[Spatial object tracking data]
+++++

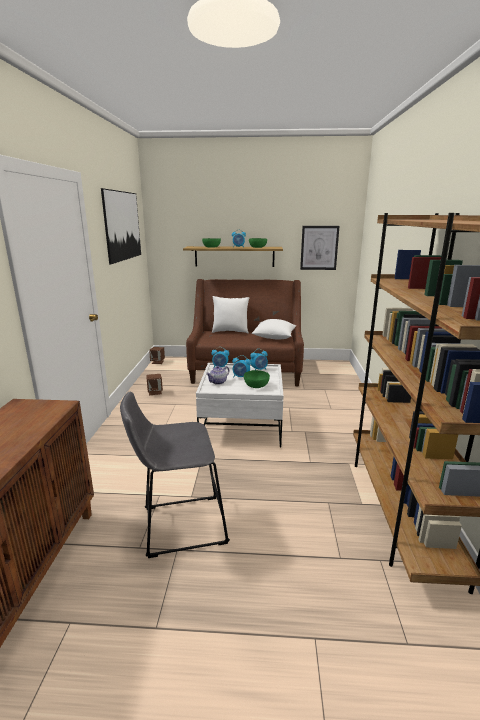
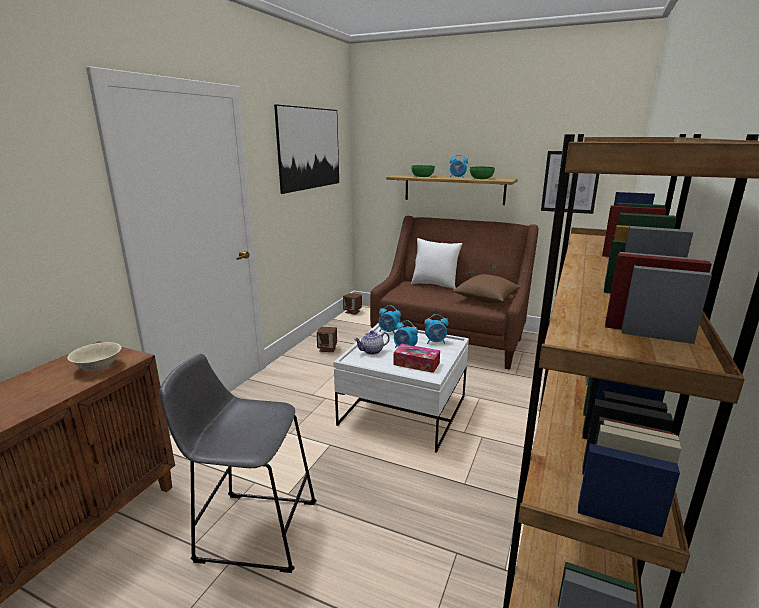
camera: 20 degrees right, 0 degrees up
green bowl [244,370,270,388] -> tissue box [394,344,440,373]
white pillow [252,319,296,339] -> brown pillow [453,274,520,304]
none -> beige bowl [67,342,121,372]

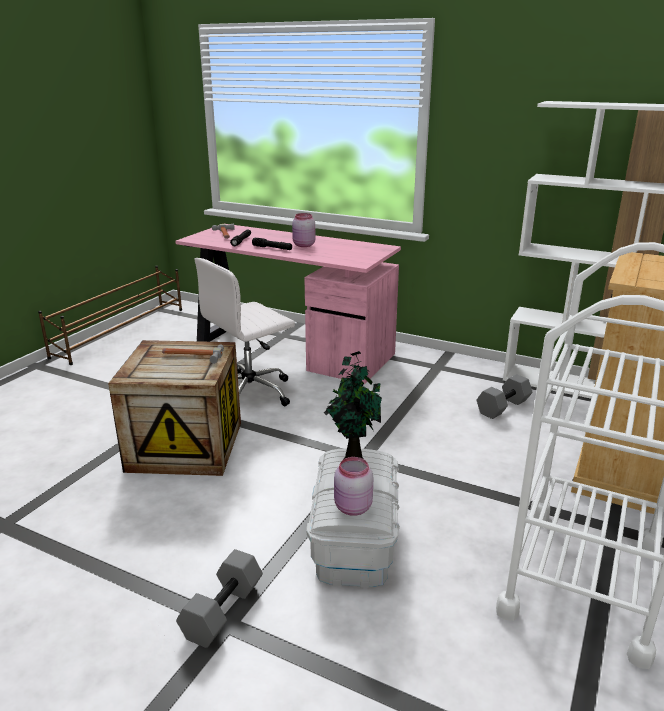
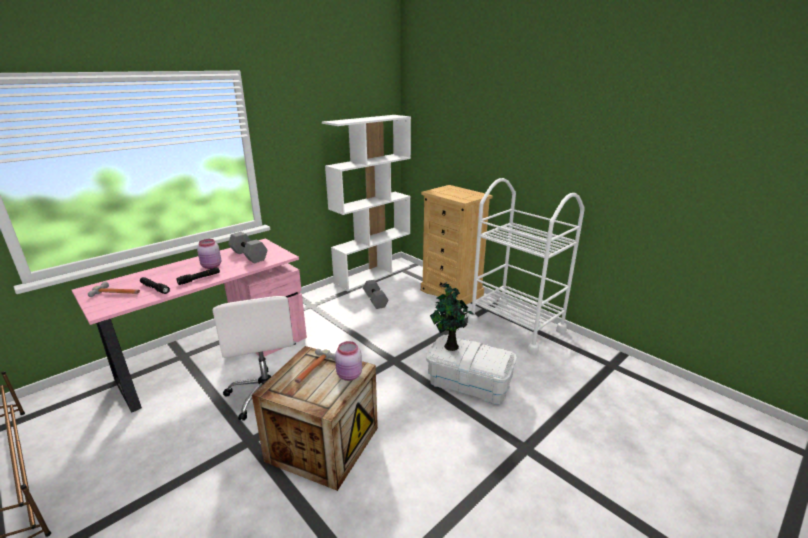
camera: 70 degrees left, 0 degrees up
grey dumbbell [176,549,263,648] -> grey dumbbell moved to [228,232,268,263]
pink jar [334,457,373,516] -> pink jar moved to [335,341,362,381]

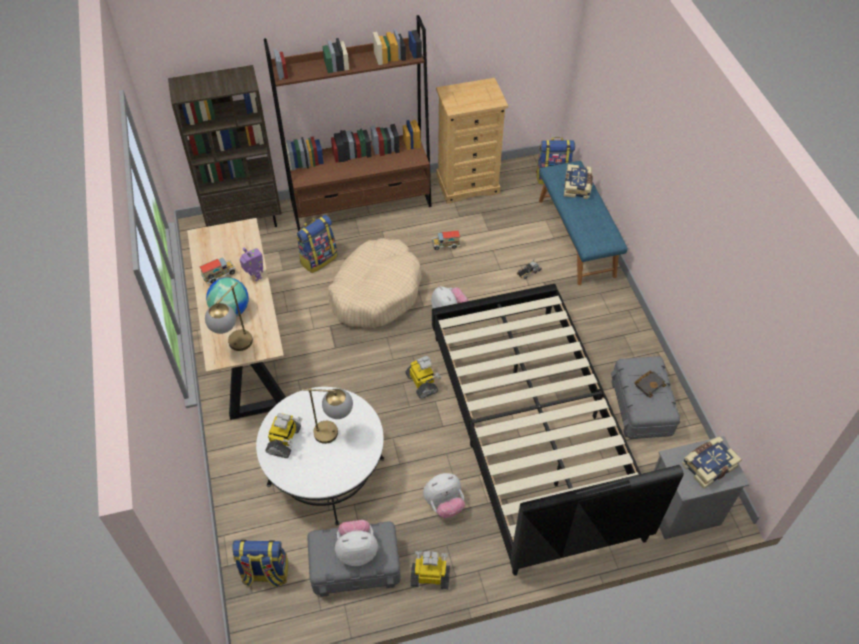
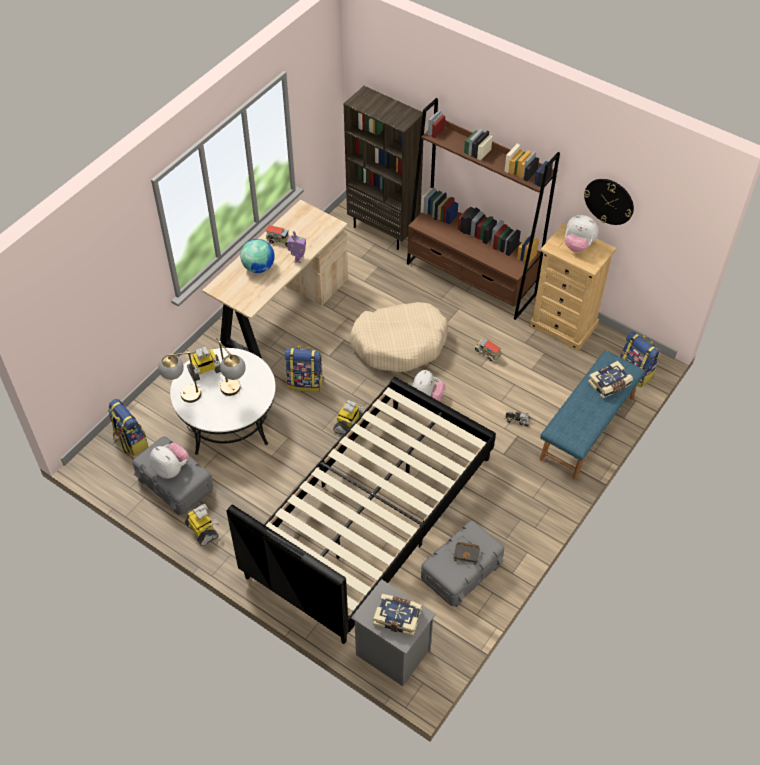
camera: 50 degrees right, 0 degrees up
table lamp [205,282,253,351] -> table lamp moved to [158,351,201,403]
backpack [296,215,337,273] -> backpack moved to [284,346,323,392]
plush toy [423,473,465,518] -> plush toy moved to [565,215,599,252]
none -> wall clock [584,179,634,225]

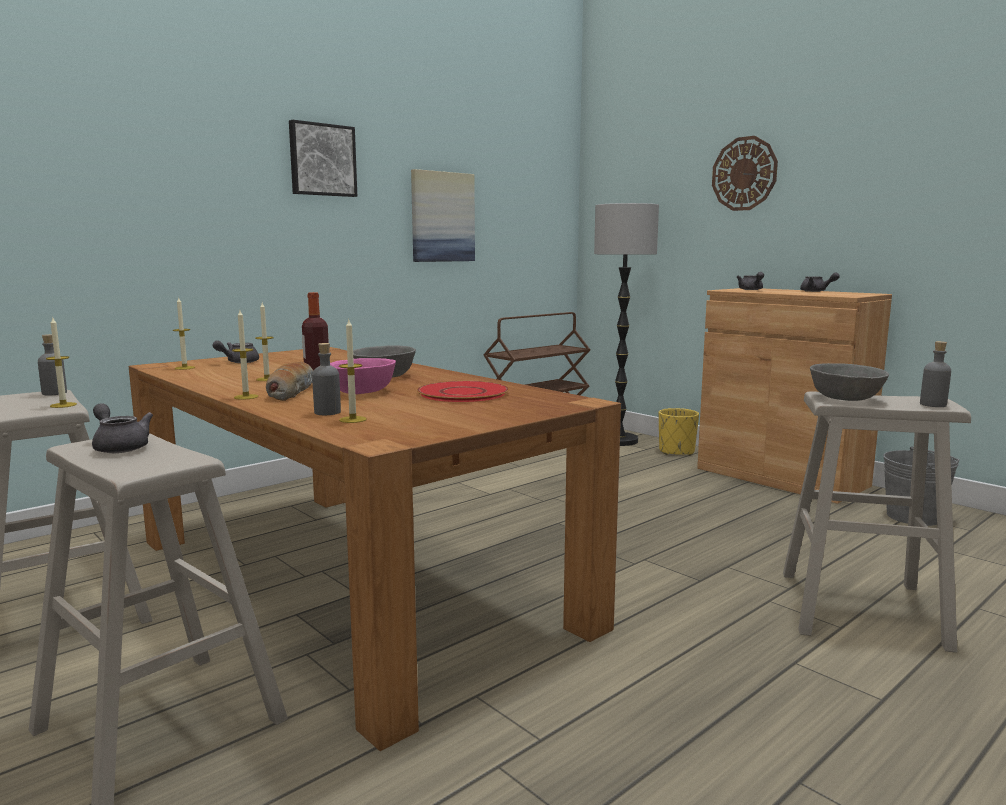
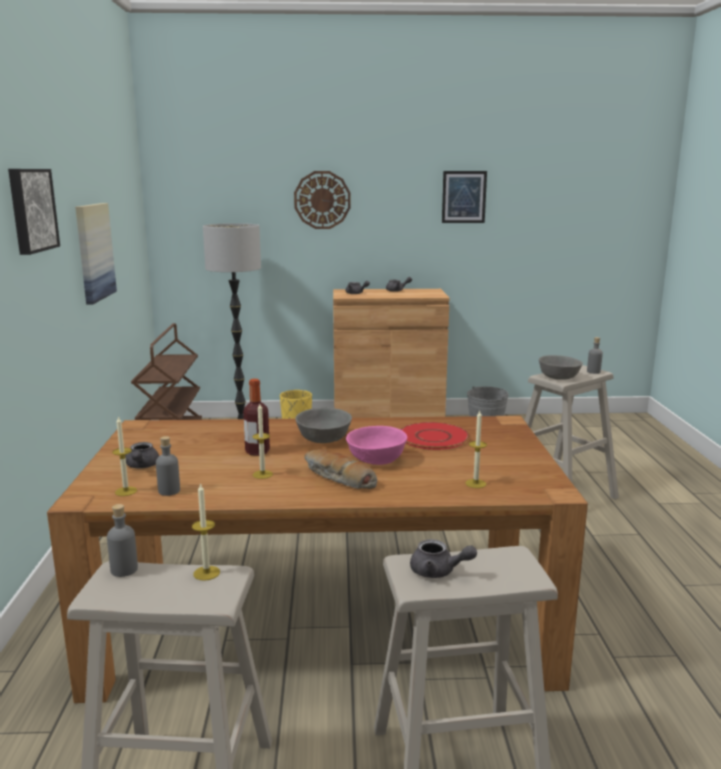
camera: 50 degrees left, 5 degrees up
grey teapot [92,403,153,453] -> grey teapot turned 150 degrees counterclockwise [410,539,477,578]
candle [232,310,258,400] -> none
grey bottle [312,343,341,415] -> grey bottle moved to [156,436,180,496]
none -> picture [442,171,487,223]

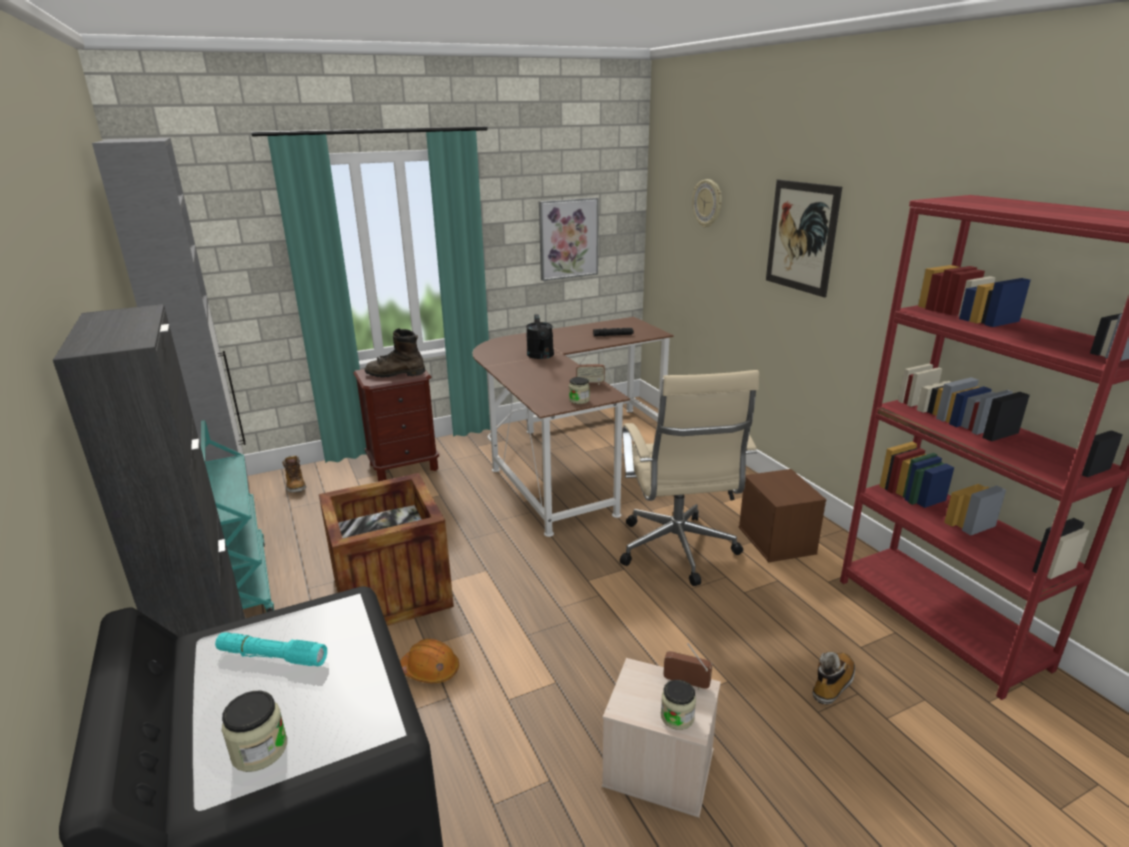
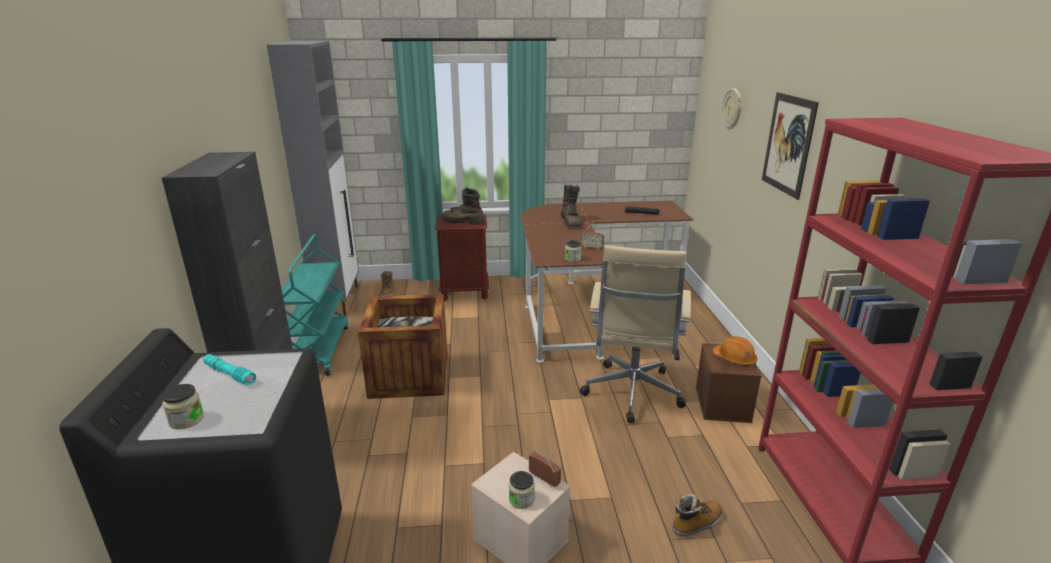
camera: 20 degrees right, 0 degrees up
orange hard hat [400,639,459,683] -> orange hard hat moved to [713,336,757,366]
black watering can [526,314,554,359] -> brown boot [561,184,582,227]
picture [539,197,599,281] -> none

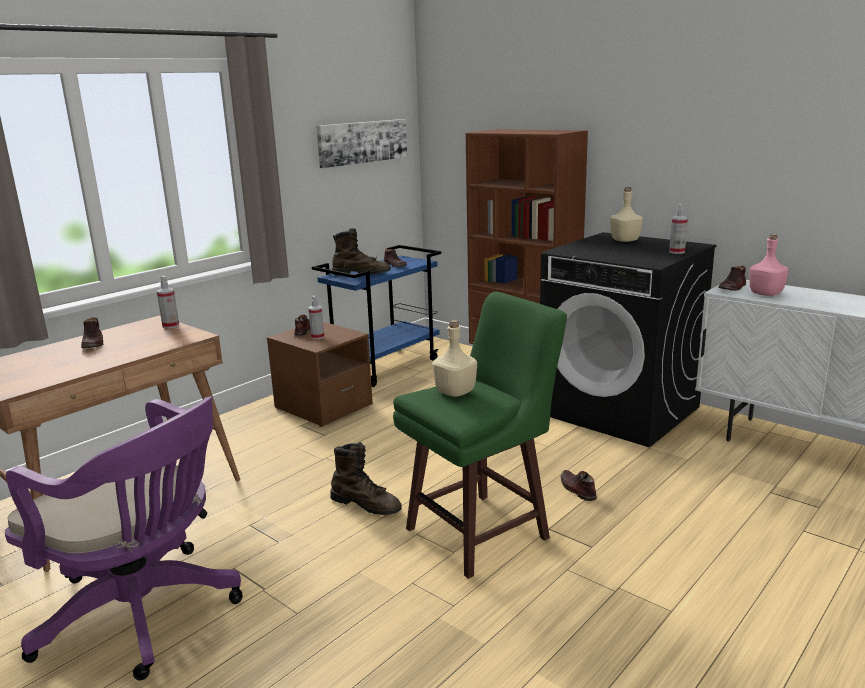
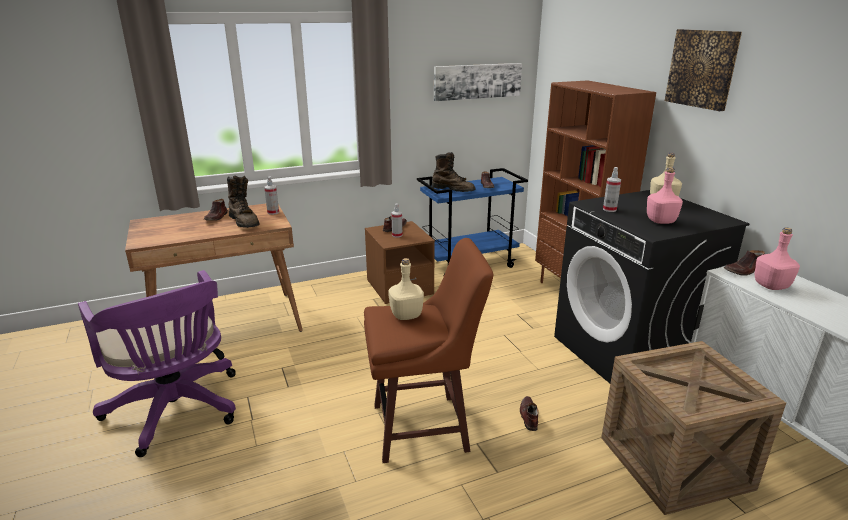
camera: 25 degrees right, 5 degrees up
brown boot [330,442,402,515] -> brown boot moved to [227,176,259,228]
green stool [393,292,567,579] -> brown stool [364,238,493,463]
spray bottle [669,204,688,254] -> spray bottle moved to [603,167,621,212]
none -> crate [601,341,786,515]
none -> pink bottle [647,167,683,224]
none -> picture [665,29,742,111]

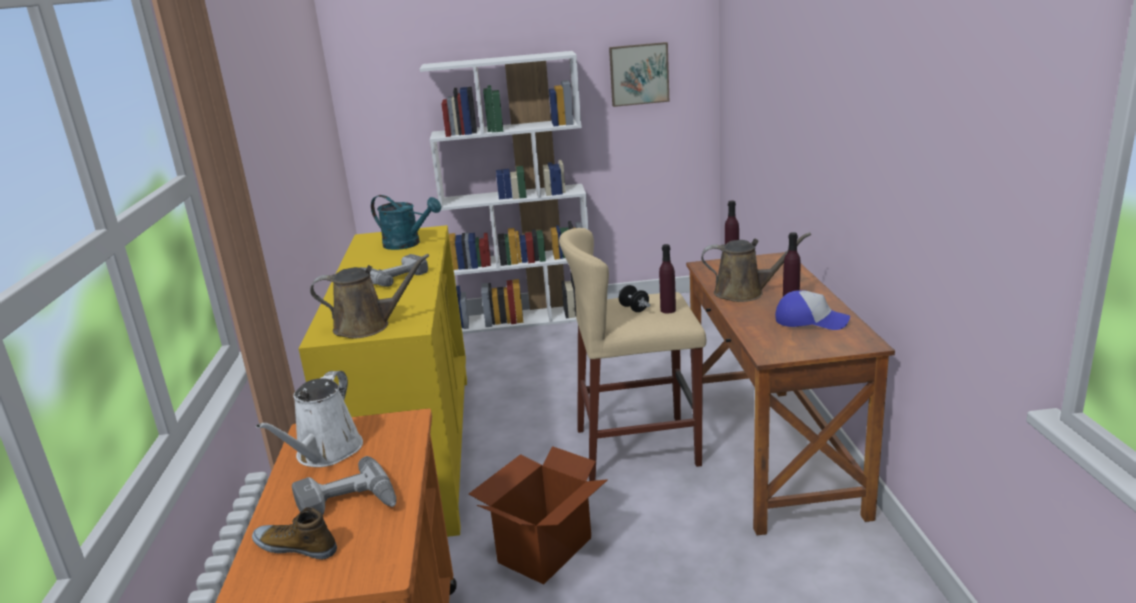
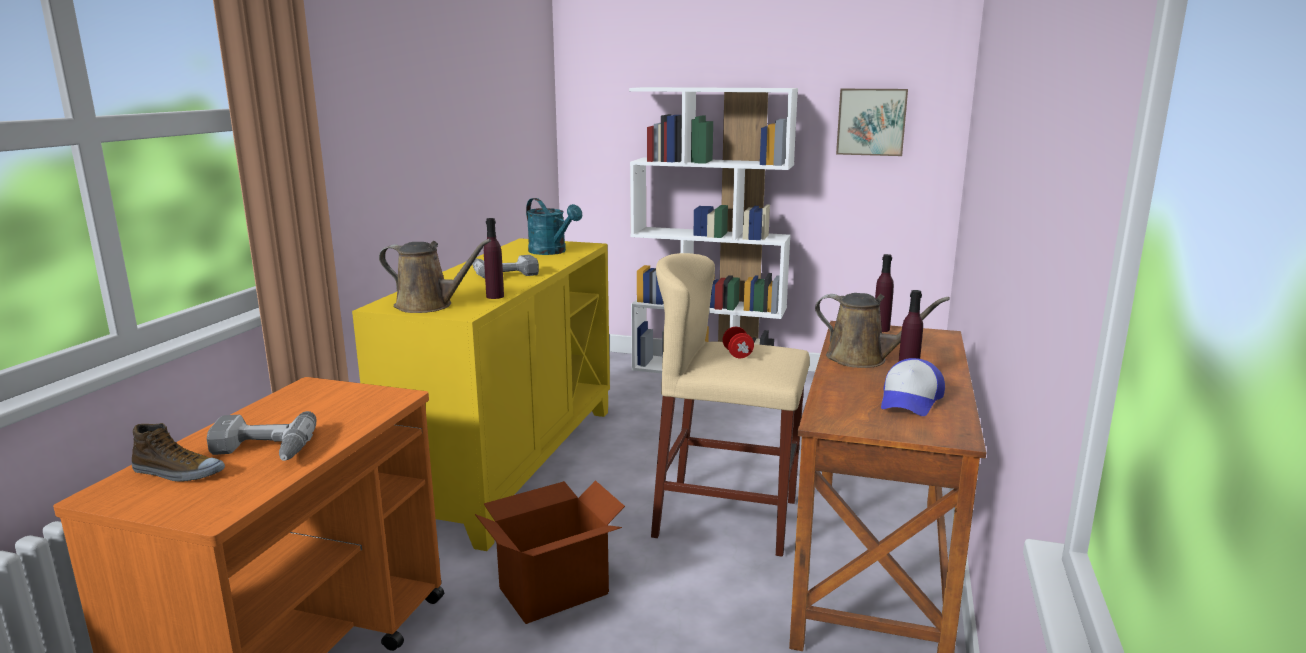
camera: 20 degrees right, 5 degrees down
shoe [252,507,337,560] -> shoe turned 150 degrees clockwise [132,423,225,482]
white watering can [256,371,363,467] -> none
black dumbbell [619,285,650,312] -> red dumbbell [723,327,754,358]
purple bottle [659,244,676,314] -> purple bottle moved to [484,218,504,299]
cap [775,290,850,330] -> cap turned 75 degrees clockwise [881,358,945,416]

+++++

→ **TO DO**:
Lines with the word "turned" in the data need counting; report the count alone.

→ **EXERCISE RESPONSE**:
3